Meta CTO Andrew Bosworth has a plan for resolving corporate conflict. Josh Edelson/AFP via Getty Images
  • Meta CTO Andrew Bosworth shared a four-step plan for resolving workplace conflicts.
  • Bosworth emphasizes seeking valuable feedback in corporate conflict resolution.
  • Bosworth said the approach has helped him understand when he's having an "emotional reaction."

Workplace conflicts spare no one, and often it's the C-suite that has to find a way through.

Andrew Bosworth, Meta's chief technology officer, has dealt with a fair share of conflict in his career. In a post he published on his personal blog on Monday, he shared his four-step plan for resolving interpersonal conflict.

The big takeaway is that in such conflicts, it's better to seek valuable feedback than to let ego take over.

Here are his four steps for managers:

  1. Listen to the offended party. "It is healthy to make space for them to tell their story and show care for how it affected them," Bosworth says.
  2. Ask that person to reflect on the "substance" of the conflict. In any scenario, "There is always some substantial critique worth considering," he said.
  3. Turn to the other party and ask them to consider all the factors that impact the former's perspective. In one recent instance, a new employee critiqued one of Meta's new tools — to the dismay of the engineer who built it.

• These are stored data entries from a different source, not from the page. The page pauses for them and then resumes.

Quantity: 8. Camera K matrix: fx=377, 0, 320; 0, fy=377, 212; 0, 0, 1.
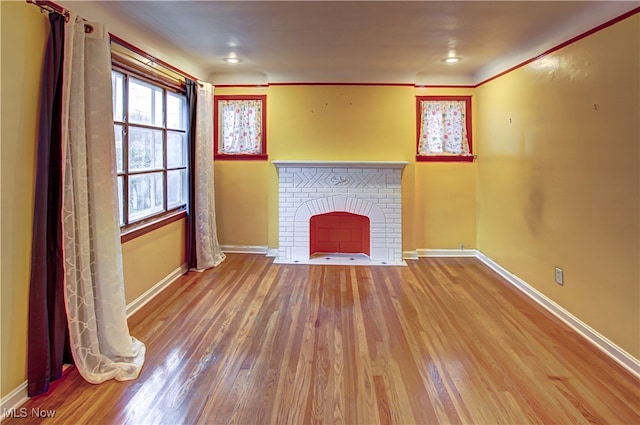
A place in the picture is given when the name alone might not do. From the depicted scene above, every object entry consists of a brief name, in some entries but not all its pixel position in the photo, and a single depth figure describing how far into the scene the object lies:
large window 3.08
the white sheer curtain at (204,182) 4.27
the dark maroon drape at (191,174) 4.19
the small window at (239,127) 5.00
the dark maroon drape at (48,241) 2.00
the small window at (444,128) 4.95
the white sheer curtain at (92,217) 2.11
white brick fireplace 4.78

Bosworth went to that employee and "challenged them to look past that: did they ever consider the tool was that way because the engineer couldn't get the investment needed to make it better?" he wrote.
  4. Bring the two parties together and ask them to reconcile.

Bosworth said the approach has helped him countless times.

"I've done this so many times that I am now able to recognize this same duality inside myself," he wrote. "I will notice I am having an emotional reaction to something when it would be more productive to find the value in it."

Meta has been culling the ranks of its middle managers in recent years. Meta CEO Mark Zuckerberg wrote in a 2023 memo that "flatter is faster."

Zuckerberg also said at an internal meeting he's not a fan of a management structure filled with "managers managing managers, managing managers, managing managers, managing the people who are doing the work."

That leaves the existing managers with more work, and top-ranking executives, like Bosworth, likely managing more conflict.

Meta did not immediately respond to a request for comment from Business Insider.